> Problem
Return all of the data below word for word, leaving out the pictures.

START The data

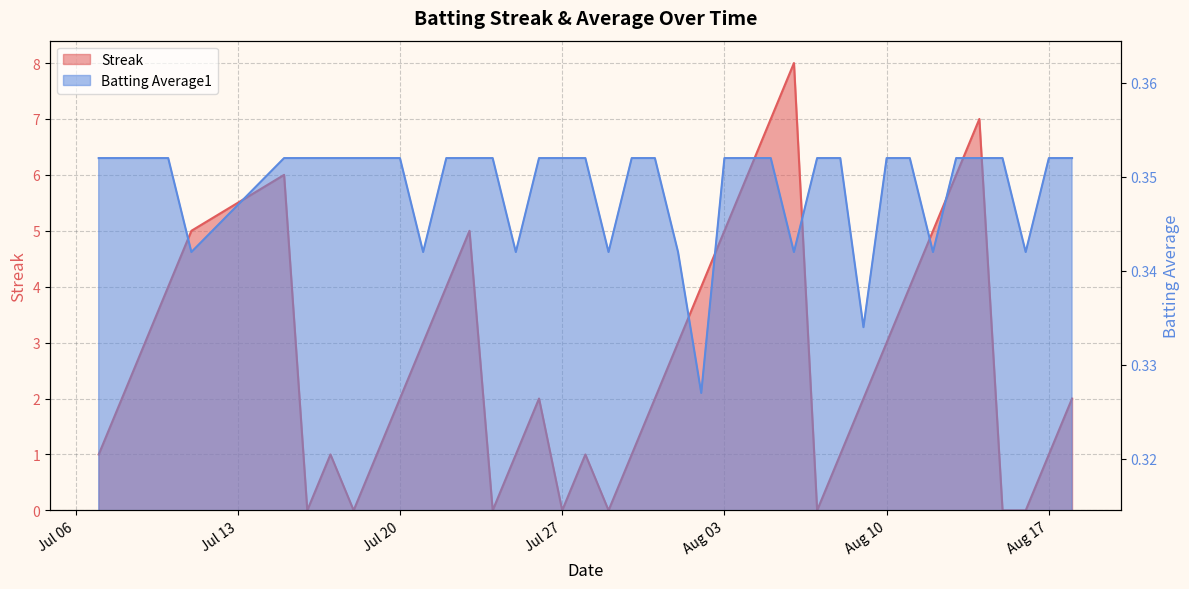

Where is Batting Average1 nearest to the value 0?

2010-08-02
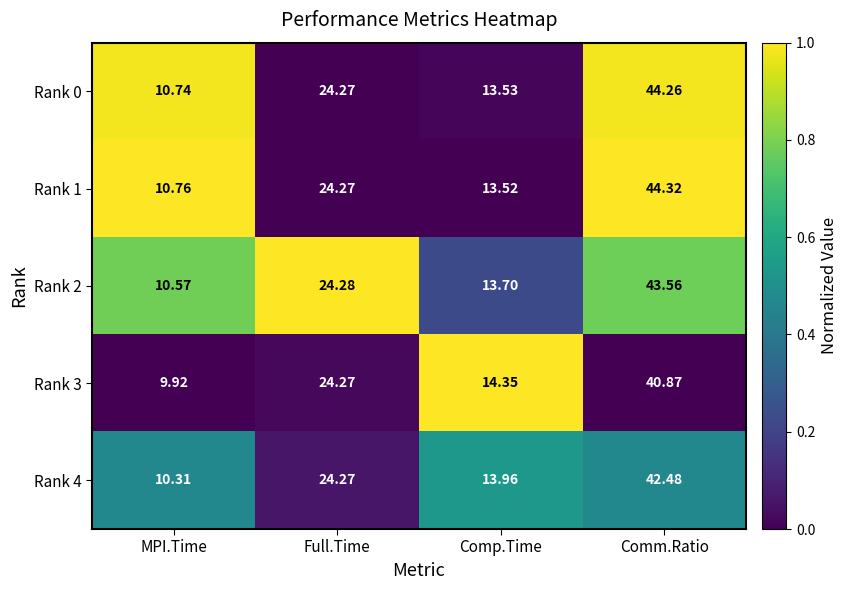

Which category has the lowest value in the Rank 2 series?

MPI.Time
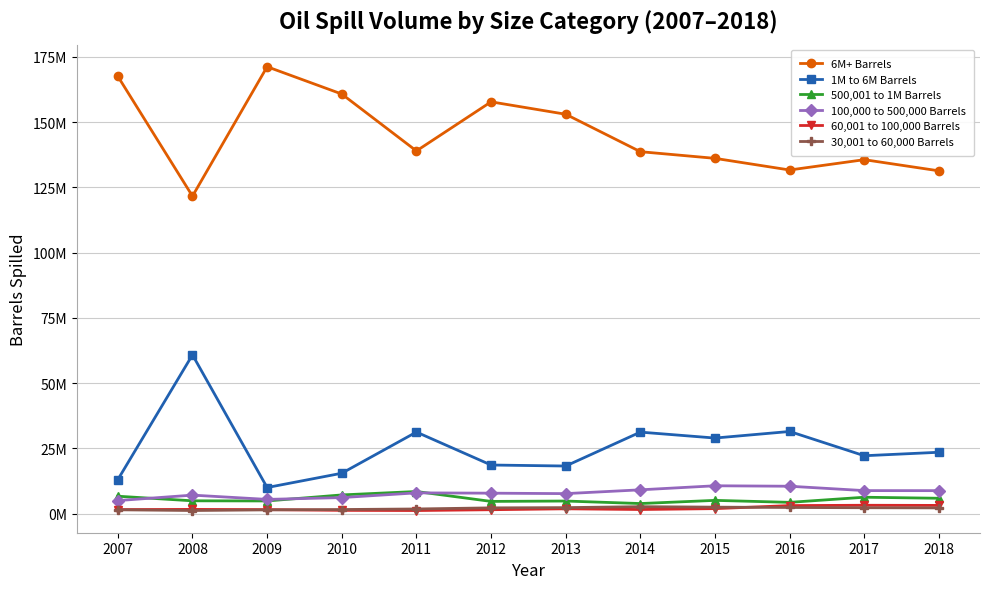

True or false: 500,001 to 1M Barrels has a value of 4654830.6 at 2012.

True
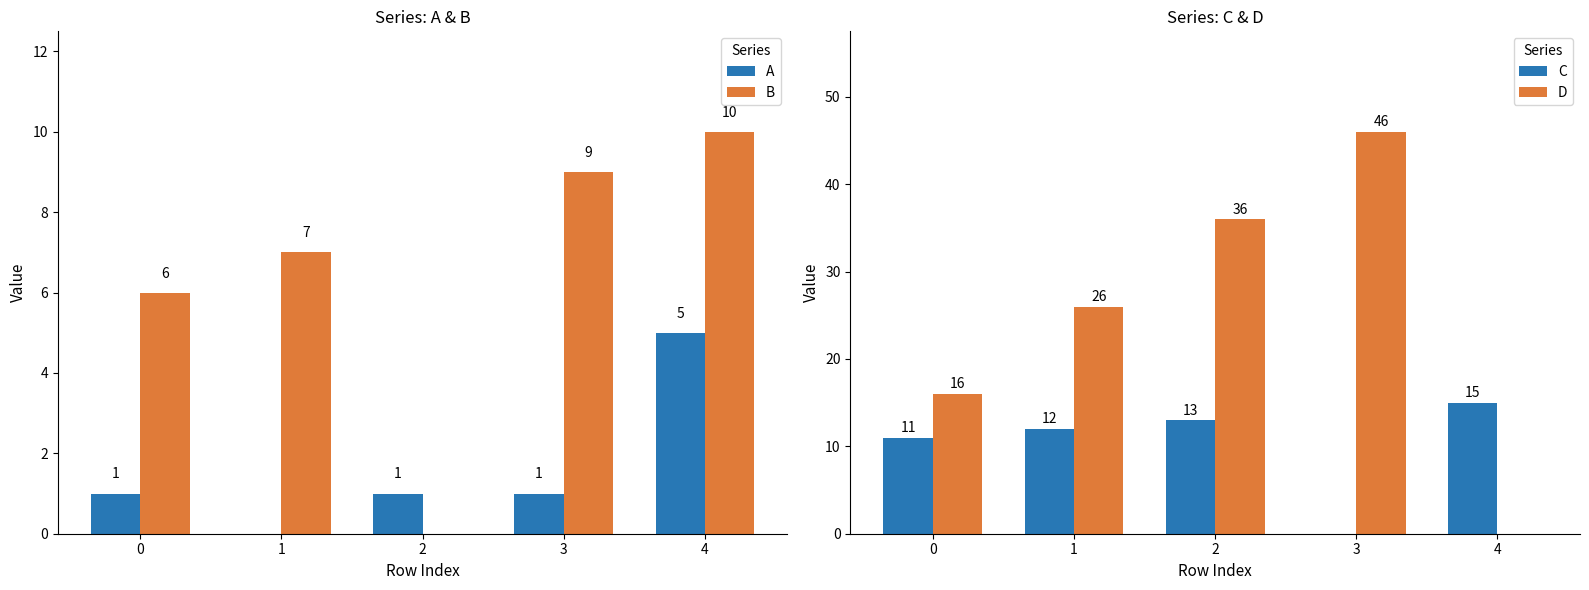

Does the chart contain any negative values?

No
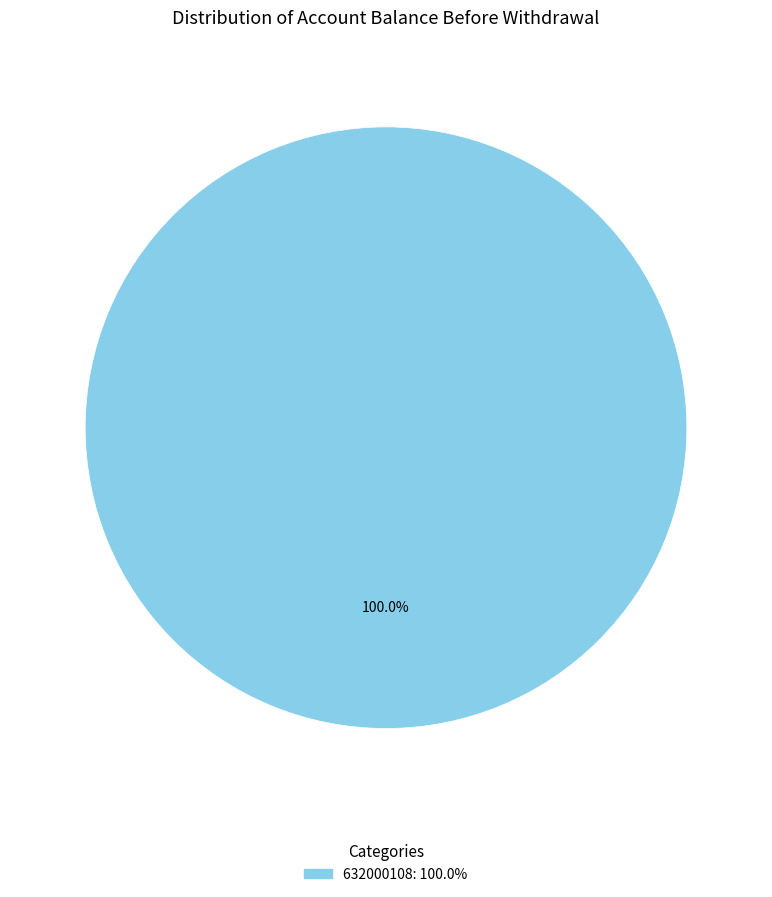

Is there any slice that represents more than half of the pie?

Yes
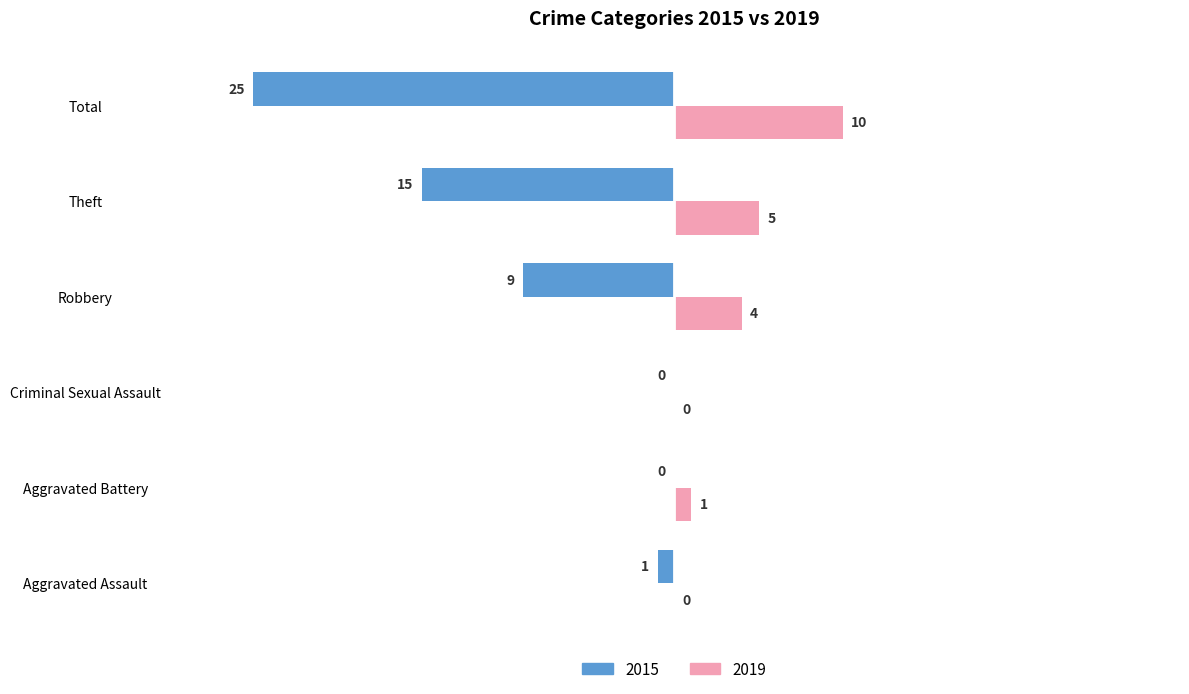

Where is 2019 nearest to the value 5?

Theft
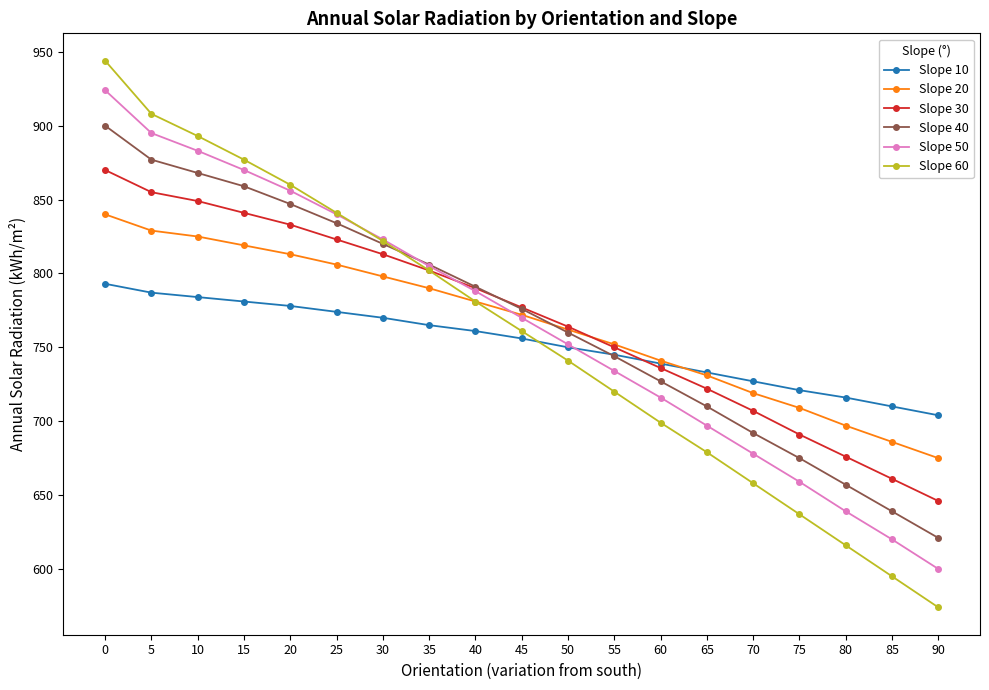

Reading left to right, extract all data points from this chart.

Slope 10: 793	787	784	781	778	774	770	765	761	756	750	745	739	733	727	721	716	710	704
Slope 20: 840	829	825	819	813	806	798	790	781	772	762	752	741	731	719	709	697	686	675
Slope 30: 870	855	849	841	833	823	813	802	790	777	764	750	736	722	707	691	676	661	646
Slope 40: 900	877	868	859	847	834	820	806	791	776	760	744	727	710	692	675	657	639	621
Slope 50: 924	895	883	870	856	840	823	805	788	770	752	734	716	697	678	659	639	620	600
Slope 60: 944	908	893	877	860	841	822	802	781	761	741	720	699	679	658	637	616	595	574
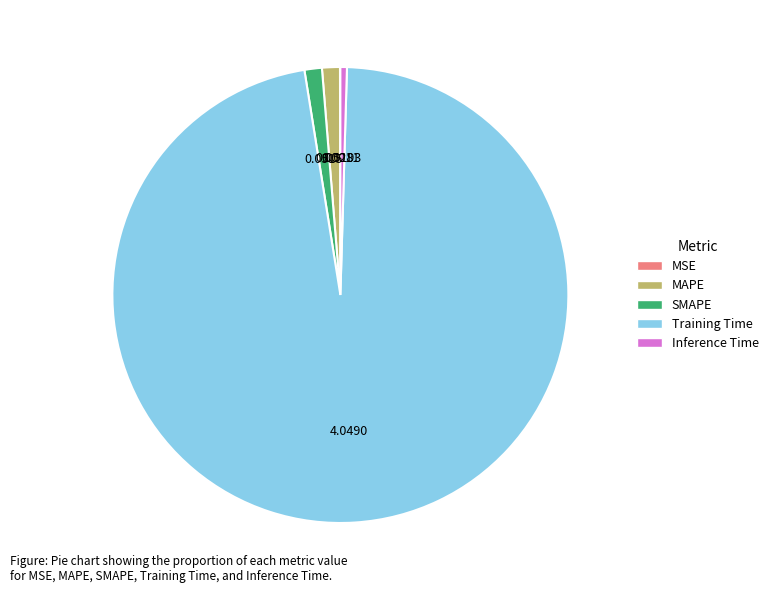

Which has a higher value, SMAPE or Inference Time?

SMAPE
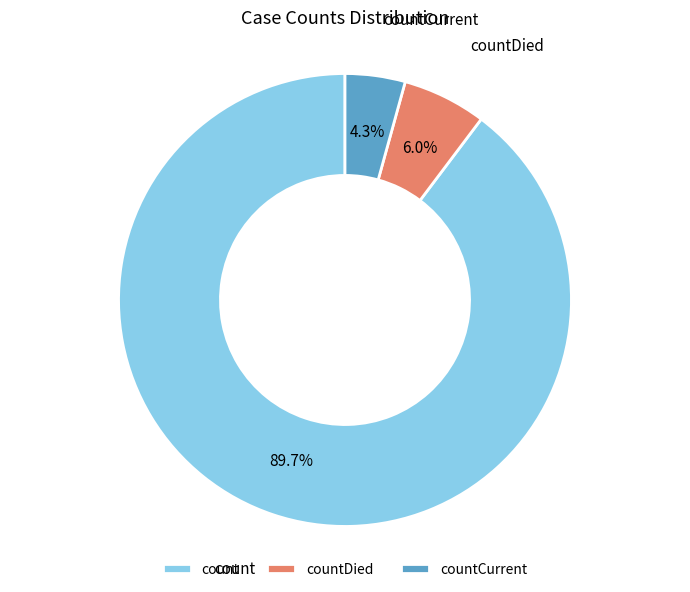

To the nearest percent, what portion does count represent?

90%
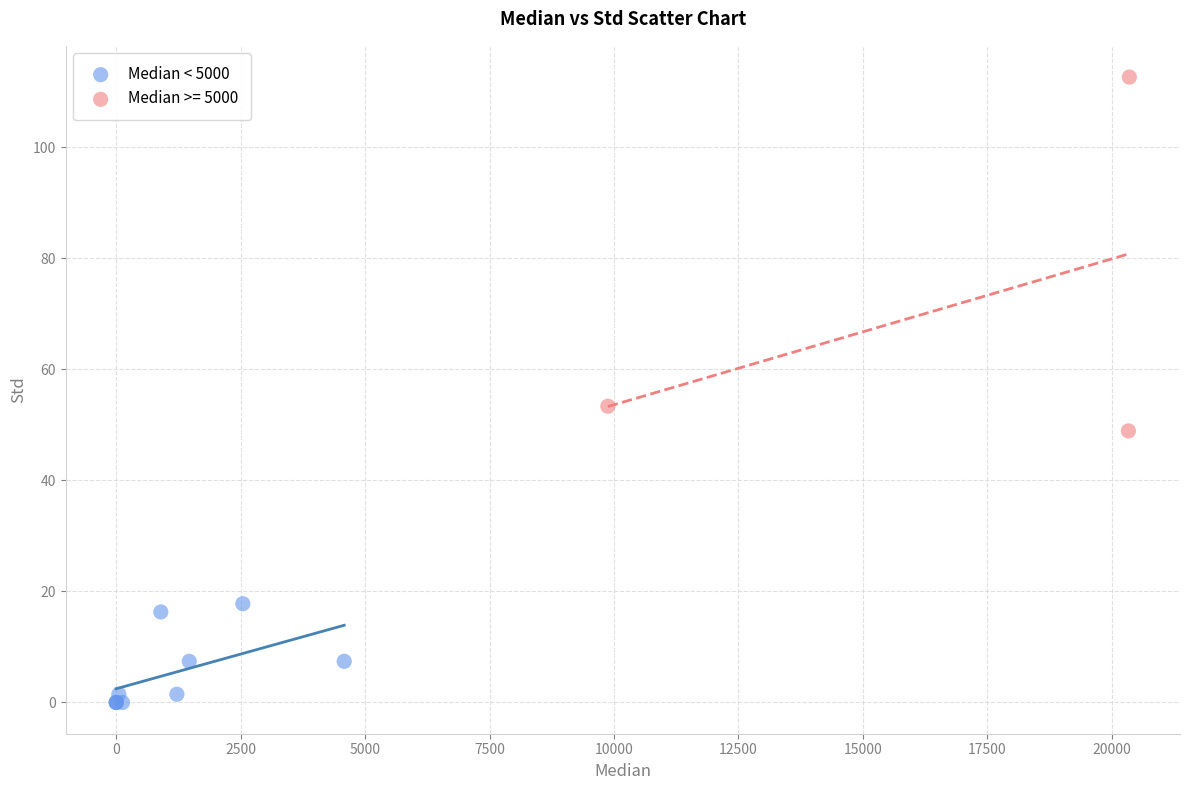

Which series has the widest spread of Y values?

Median >= 5000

END The data

> Your solution
Where is Batting Average1 nearest to the value 0?

2010-08-02

Which category has the lowest value in the Rank 2 series?

MPI.Time

True or false: 500,001 to 1M Barrels has a value of 4654830.6 at 2012.

True

Does the chart contain any negative values?

No

Is there any slice that represents more than half of the pie?

Yes

Where is 2019 nearest to the value 5?

Theft

Reading left to right, extract all data points from this chart.

Slope 10: 793	787	784	781	778	774	770	765	761	756	750	745	739	733	727	721	716	710	704
Slope 20: 840	829	825	819	813	806	798	790	781	772	762	752	741	731	719	709	697	686	675
Slope 30: 870	855	849	841	833	823	813	802	790	777	764	750	736	722	707	691	676	661	646
Slope 40: 900	877	868	859	847	834	820	806	791	776	760	744	727	710	692	675	657	639	621
Slope 50: 924	895	883	870	856	840	823	805	788	770	752	734	716	697	678	659	639	620	600
Slope 60: 944	908	893	877	860	841	822	802	781	761	741	720	699	679	658	637	616	595	574

Which has a higher value, SMAPE or Inference Time?

SMAPE

To the nearest percent, what portion does count represent?

90%

Which series has the widest spread of Y values?

Median >= 5000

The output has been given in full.